■ **SELECTED EXTRACT**:
# # # #

The Book For Celebrating Organic Agriculture’s Resilience

This beautiful book delves into the lives and stories of real organic farmers with personal haunting, vintage-like photos and vignettes written by the farmers themselves.

by Cory Hershberger

The Book For Celebrating Organic Agriculture’s Resilience (

At a Glance

Title: Organic: Farmers and Chefs of the Hudson Valley
Photographer: Francesco Mastalia
Publisher: powerHouse Books
Release Date: November 2014
Cover Price: $49.95
Target Audience: Fans of photography, memoir and/or agriculture; any organic small-scale farmer who needs a little inspiration to keep on keepin’ on

We all have our agricultural origin stories. Whether you were born on a farm and grew up with your hands in the dirt or you planted your first tomato this year, at some point in your life, you were awakened to the wonders of farming. These stories are sometimes quite personal, usually humorous—cleaning up livestock waste basically requires a good sense of humor, no?—and almost always moving. Francesco Mastalia’s new portrait collection, Organic, lets the organic farmers and chefs of New York state’s farming mecca, the Hudson Valley, tell the tales of their agricultural beginnings in their own words alongside his haunting, vintage sepia-toned photographs. Here are just a few:

“When I was in college I needed a job and found a flyer in one of the halls that said, ‘Do you know where your food is grown?’ and all it had was a phone number. It ended up being a student-oriented farm … so I went out there and started volunteering.” —Tim Heuer, Obercreek Farm, Hughsonville, N.Y.

# # # #

■ **DATA EXCERPT**:
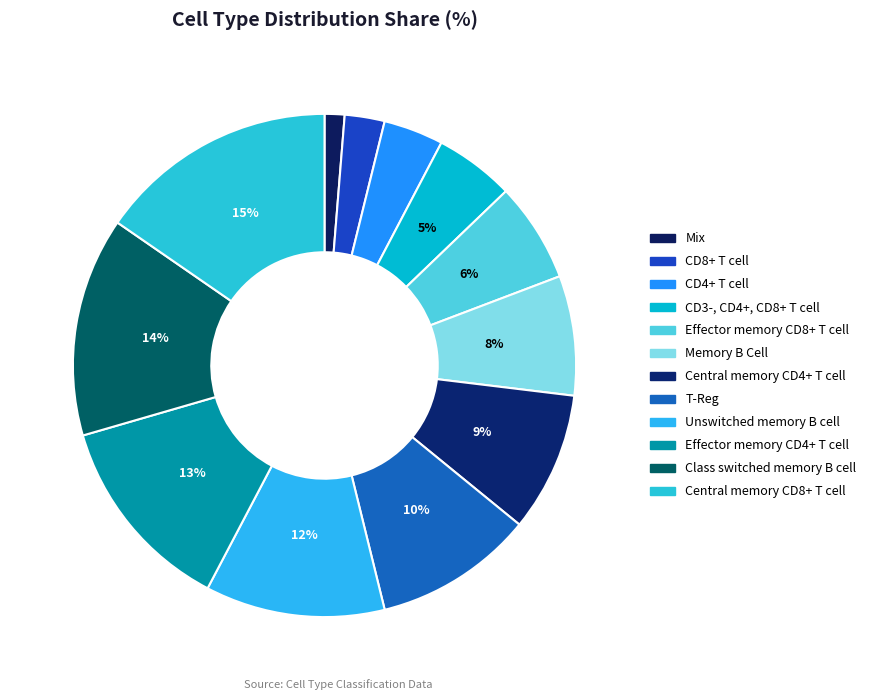

To the nearest percent, what is the difference between the largest and smallest slice percentages?

14%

# # # #

■ **DIRECTIONS**:
1: From the book review, return the passage from "This beautiful book" to "the farmers themselves.".
2: What cover price does the book review give for the book?

■ **SOLUTIONS IN ORDER**:
1:
This beautiful book delves into the lives and stories of real organic farmers with personal haunting, vintage-like photos and vignettes written by the farmers themselves.

2: $49.95